BACKGROUND: Metabolic syndrome is a serious societal problem worldwide. In the Czech Republic more than 30% of the adult population are sufferers. The role of recurrent acute pancreatitis in the induction of chronic pancreatitis, following the socalled „mechanistic definition“ of chronic pancreatitis, has been unequivocally confirmed. However, there are a number of factors that may contribute to the development of chronic pancreatitis. The first aim of the study was to determine whether the metabolic syndrome may affect the development of chronic pancreatitis. The second question we asked ourselves was whether even one acute attack of pancreatitis could be an inductive factor in chronic pancreatitis. METHODS: Based on data obtained retrospectively from a total of 264 people diagnosed with chronic pancreatitis in 4 centers, a total of 59 people (22.3%) diagnosed within 36 months of a first attack of acute pancreatitis was obtained. Etiologies of either genetically induced pancreatitis or autoimmune pancreatitis were excluded. Diagnostics to identify the presence of metabolic syndrome were run on the 59 persons so obtained using the criteria from the socalled „harmonized“ definition of 2009 (obesity, arterial hypertension, hypertriglyceridemia, type 2 diabetes mellitus and a decreased level of HDL cholesterol). RESULTS: Comparing the findings of the individual components of metabolic syndrome in persons with chronic pancreatitis after a 1st attack of acute pancreatitis with the metabolic syndrome and in persons with chronic pancreatitis after the 1st attack of acute pancreatitis but without metabolic syndrome, a statistically significant difference in obesity was found (82.5% vs. 28.5%), hypertriglyceridemia (82.3% vs 17.8%) and arterial hypertension (70.5% vs 21.4%). The interval during which chronic pancreatitis occurred after acute pancreatitis averaged 12 months (10-14 months) in subjects with metabolic syndrome, whereas in the group without metabolic syndrome the interval was longer, 20 months (16-29 months). CONCLUSION: Our results show that even one attack of acute pancreatitis (regardless of etiology) can be an inductive factor in chronic pancreatitis. The presence of metabolic syndrome can accelerate the development of chronic pancreatitis after one has had acute pancreatitis.

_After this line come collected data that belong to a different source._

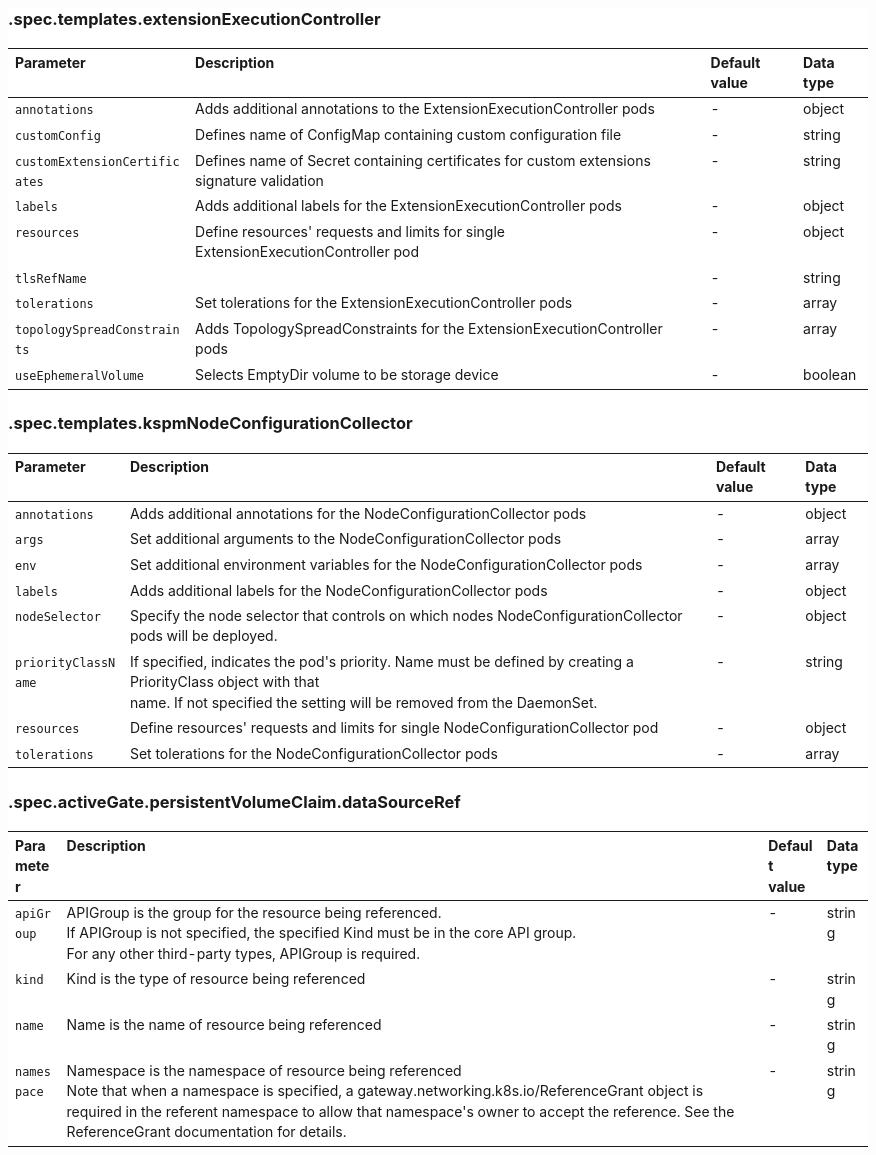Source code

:### .spec.templates.extensionExecutionController

|Parameter|Description|Default value|Data type|
|:-|:-|:-|:-|
|`annotations`|Adds additional annotations to the ExtensionExecutionController pods|-|object|
|`customConfig`|Defines name of ConfigMap containing custom configuration file|-|string|
|`customExtensionCertificates`|Defines name of Secret containing certificates for custom extensions signature validation|-|string|
|`labels`|Adds additional labels for the ExtensionExecutionController pods|-|object|
|`resources`|Define resources' requests and limits for single ExtensionExecutionController pod|-|object|
|`tlsRefName`||-|string|
|`tolerations`|Set tolerations for the ExtensionExecutionController pods|-|array|
|`topologySpreadConstraints`|Adds TopologySpreadConstraints for the ExtensionExecutionController pods|-|array|
|`useEphemeralVolume`|Selects EmptyDir volume to be storage device|-|boolean|

### .spec.templates.kspmNodeConfigurationCollector

|Parameter|Description|Default value|Data type|
|:-|:-|:-|:-|
|`annotations`|Adds additional annotations for the NodeConfigurationCollector pods|-|object|
|`args`|Set additional arguments to the NodeConfigurationCollector pods|-|array|
|`env`|Set additional environment variables for the NodeConfigurationCollector pods|-|array|
|`labels`|Adds additional labels for the NodeConfigurationCollector pods|-|object|
|`nodeSelector`|Specify the node selector that controls on which nodes NodeConfigurationCollector pods will be deployed.|-|object|
|`priorityClassName`|If specified, indicates the pod's priority. Name must be defined by creating a PriorityClass object with that<br/>name. If not specified the setting will be removed from the DaemonSet.|-|string|
|`resources`|Define resources' requests and limits for single NodeConfigurationCollector pod|-|object|
|`tolerations`|Set tolerations for the NodeConfigurationCollector pods|-|array|

### .spec.activeGate.persistentVolumeClaim.dataSourceRef

|Parameter|Description|Default value|Data type|
|:-|:-|:-|:-|
|`apiGroup`|APIGroup is the group for the resource being referenced.<br/>If APIGroup is not specified, the specified Kind must be in the core API group.<br/>For any other third-party types, APIGroup is required.|-|string|
|`kind`|Kind is the type of resource being referenced|-|string|
|`name`|Name is the name of resource being referenced|-|string|
|`namespace`|Namespace is the namespace of resource being referenced<br/>Note that when a namespace is specified, a gateway.networking.k8s.io/ReferenceGrant object is required in the referent namespace to allow that namespace's owner to accept the reference. See the ReferenceGrant documentation for details.|-|string|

Nonalcoholic Fatty Pancreas Disease: Clinical Consequences.

Metabolic syndrome and its components such as obesity, hypertriglyceridemia, type-2 diabetes mellitus (DM-T2), and arterial hypertension are unequivocally serious problems for every society. This is especially true in economically developed countries where the imbalance in lifestyle between caloric intake and caloric output still gets greater and greater. This fact is not only a concern for the adult population but for children as well. However, metabolic syndrome does not only affect society and health in regards to cardiovascular diseases, it significantly concerns gastroenterology where it is classified as nonalcoholic fatty pancreas disease (NAFPD). The data gained from several trials show that the prevalence of NAFDP is 33% (95% CI 24-41%). When it comes to the diagnostic procedures concerning the presence of pancreatic fat, a whole spectrum of suitable methods are recommended. Probably, the most exact method is the use of magnetic resonance imaging. However, for common clinical practice, the abdominal sonographic examination based on the comparison of the pancreatic parenchymatous echogenity versus renal or hepatic echogenity is used. The clinical consequences of pancreatic steatosis and steatopancreatitis are significant. These diseases are connected with DM-T2 and insulin resistance. In recent years, changes of exocrine pancreatic function, particularly its decrease, have also been described. It is known that there is a close correlation between NAFPD and nonalcoholic hepatic steatosis and also with the increased thickness of aortic intima-media. There is also an important relationship between NAFPD and pancreatic carcinoma. Pancreatic steatosis, and especially its NAFPD form, is a serious state which can be treatable by the possible effective management of metabolic syndrome parameters, including obesity.